-- Your assignment --
Reproduce the stretch of data from its beginning through the line containing "should come in", leaving the pictures out of your answer.

(Records to use begins)

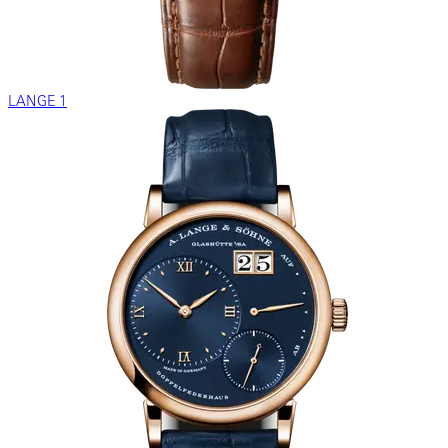
LANGE 1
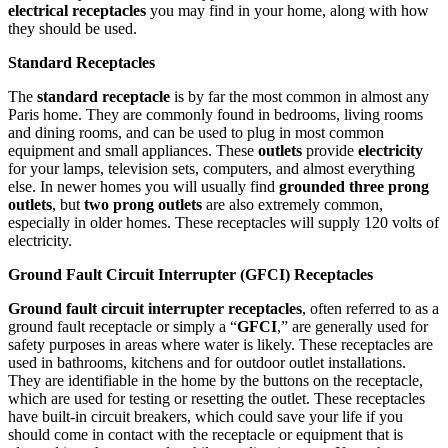
electrical receptacles
you may find in your home, along with how
they should be used.
Standard Receptacles
The
standard receptacle
is by far the most common in almost any
Paris home. They are commonly found in bedrooms, living rooms
and dining rooms, and can be used to plug in most common
equipment and small appliances. These
outlets
provide
electricity
for your lamps, television sets, computers, and almost everything
else. In newer homes you will usually find
grounded three prong
outlets
, but
two prong outlets
are also extremely common,
especially in older homes. These receptacles will supply 120 volts of
electricity.
Ground Fault Circuit Interrupter (GFCI) Receptacles
Ground fault circuit interrupter receptacles
, often referred to as a
ground fault receptacle or simply a “
GFCI
,” are generally used for
safety purposes in areas where water is likely. These receptacles are
used in bathrooms, kitchens and for outdoor outlet installations.
They are identifiable in the home by the buttons on the receptacle,
which are used for testing or resetting the outlet. These receptacles
have built-in circuit breakers, which could save your life if you
should come in contact with the receptacle or equipment that is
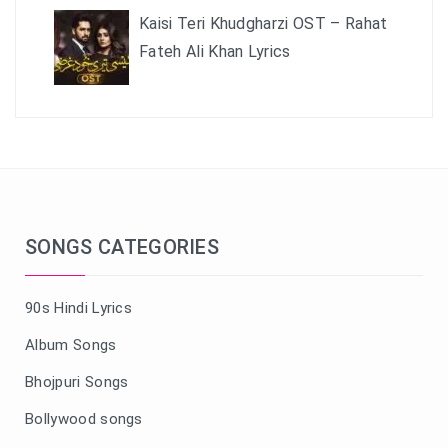
Kaisi Teri Khudgharzi OST – Rahat
Fateh Ali Khan Lyrics
SONGS CATEGORIES
90s Hindi Lyrics
Album Songs
Bhojpuri Songs
Bollywood songs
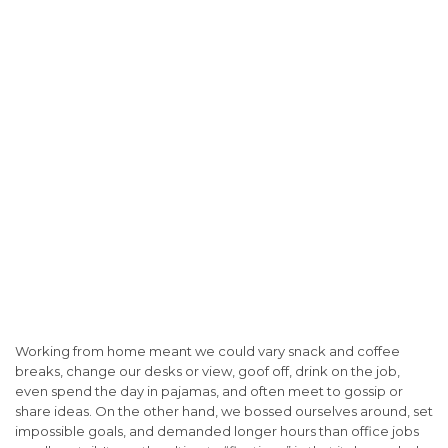
Working from home meant we could vary snack and coffee
breaks, change our desks or view, goof off, drink on the job,
even spend the day in pajamas, and often meet to gossip or
share ideas. On the other hand, we bossed ourselves around, set
impossible goals, and demanded longer hours than office jobs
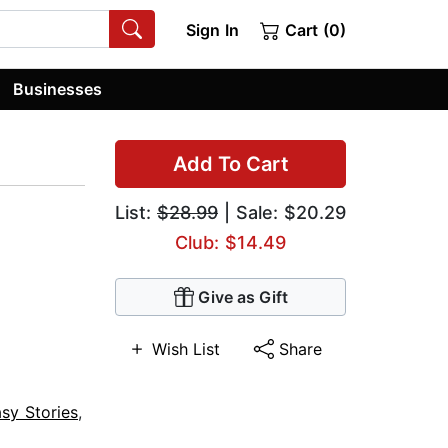
Sign In
Cart (0)
Businesses
Add To Cart
List:
$28.99
| Sale: $20.29
Club: $14.49
Give as Gift
Wish List
Share
sy Stories
,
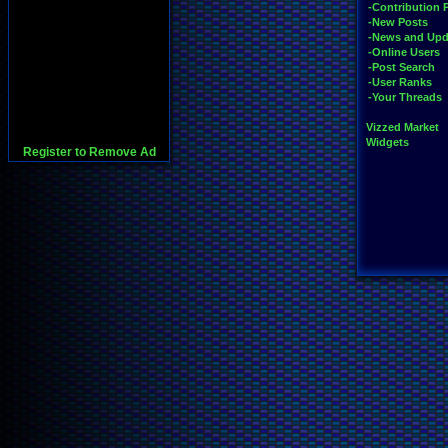
-Contribution 
-New Posts
-News and Upd
-Online Users
-Post Search
-User Ranks
-Your Threads
Vizzed Market
Widgets
Register to Remove Ad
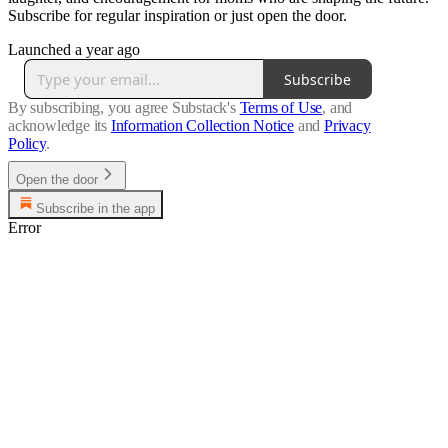
Subscribe for regular inspiration or just open the door.
Launched a year ago
Subscribe
By subscribing, you agree Substack's
Terms of Use
, and
acknowledge its
Information Collection Notice
and
Privacy
Policy
.
Open the door
Subscribe in the app
Error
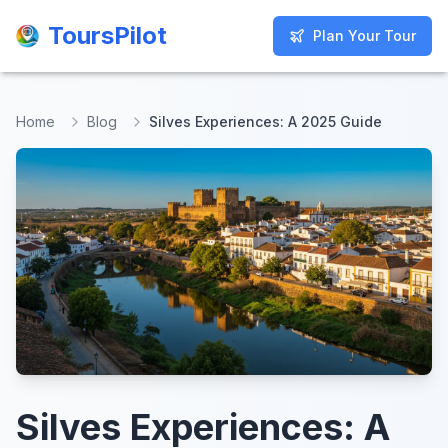
ToursPilot
ToursPilot
Plan Your Tour
Plan Your Tour
Home
Blog
Silves Experiences: A 2025 Guide
Silves Experiences: A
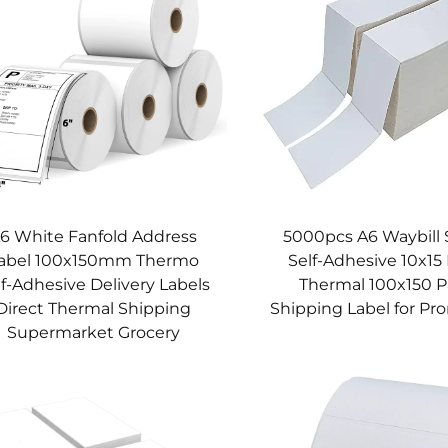
6 White Fanfold Address
5000pcs A6 Waybill 
abel 100x150mm Thermo
Self-Adhesive 10x15 
lf-Adhesive Delivery Labels
Thermal 100x150 
Direct Thermal Shipping
Shipping Label for Pr
Supermarket Grocery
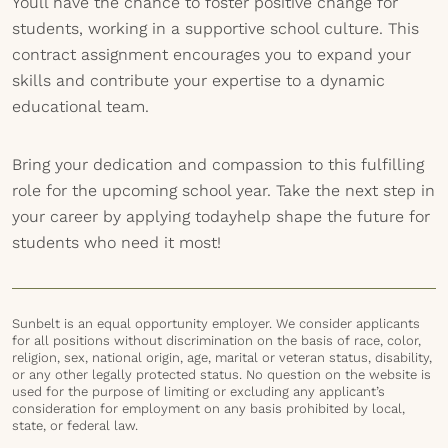
Youll have the chance to foster positive change for
students, working in a supportive school culture. This
contract assignment encourages you to expand your
skills and contribute your expertise to a dynamic
educational team.
Bring your dedication and compassion to this fulfilling
role for the upcoming school year. Take the next step in
your career by applying todayhelp shape the future for
students who need it most!
Sunbelt is an equal opportunity employer. We consider applicants
for all positions without discrimination on the basis of race, color,
religion, sex, national origin, age, marital or veteran status, disability,
or any other legally protected status. No question on the website is
used for the purpose of limiting or excluding any applicant’s
consideration for employment on any basis prohibited by local,
state, or federal law.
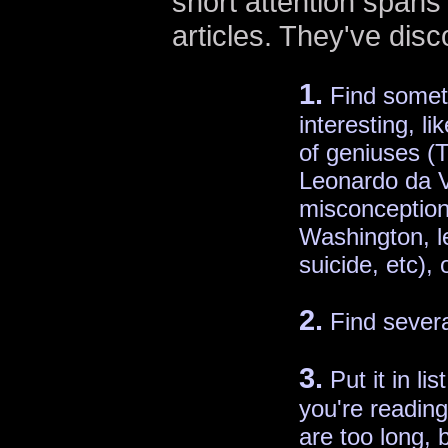
short attention spans b
articles. They've dis
1.
Find somet
interesting, li
of geniuses (T
Leonardo da 
misconception
Washington, 
suicide, etc), 
2.
Find severa
3.
Put it in lis
you're reading 
are too long,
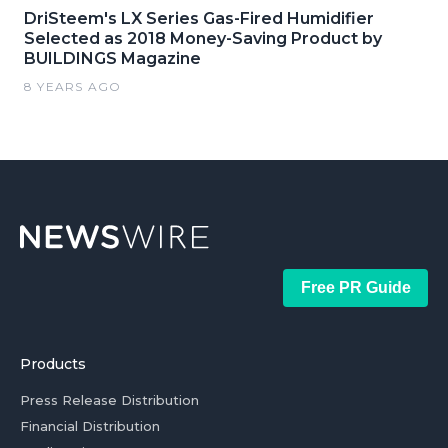
DriSteem's LX Series Gas-Fired Humidifier
Selected as 2018 Money-Saving Product by
BUILDINGS Magazine
8 YEARS AGO
Free PR Guide
Products
Press Release Distribution
Financial Distribution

(Records to use ends)

-- Exercise answer --
LANGE 1
electrical receptacles
you may find in your home, along with how
they should be used.
Standard Receptacles
The
standard receptacle
is by far the most common in almost any
Paris home. They are commonly found in bedrooms, living rooms
and dining rooms, and can be used to plug in most common
equipment and small appliances. These
outlets
provide
electricity
for your lamps, television sets, computers, and almost everything
else. In newer homes you will usually find
grounded three prong
outlets
, but
two prong outlets
are also extremely common,
especially in older homes. These receptacles will supply 120 volts of
electricity.
Ground Fault Circuit Interrupter (GFCI) Receptacles
Ground fault circuit interrupter receptacles
, often referred to as a
ground fault receptacle or simply a “
GFCI
,” are generally used for
safety purposes in areas where water is likely. These receptacles are
used in bathrooms, kitchens and for outdoor outlet installations.
They are identifiable in the home by the buttons on the receptacle,
which are used for testing or resetting the outlet. These receptacles
have built-in circuit breakers, which could save your life if you
should come in contact with the receptacle or equipment that is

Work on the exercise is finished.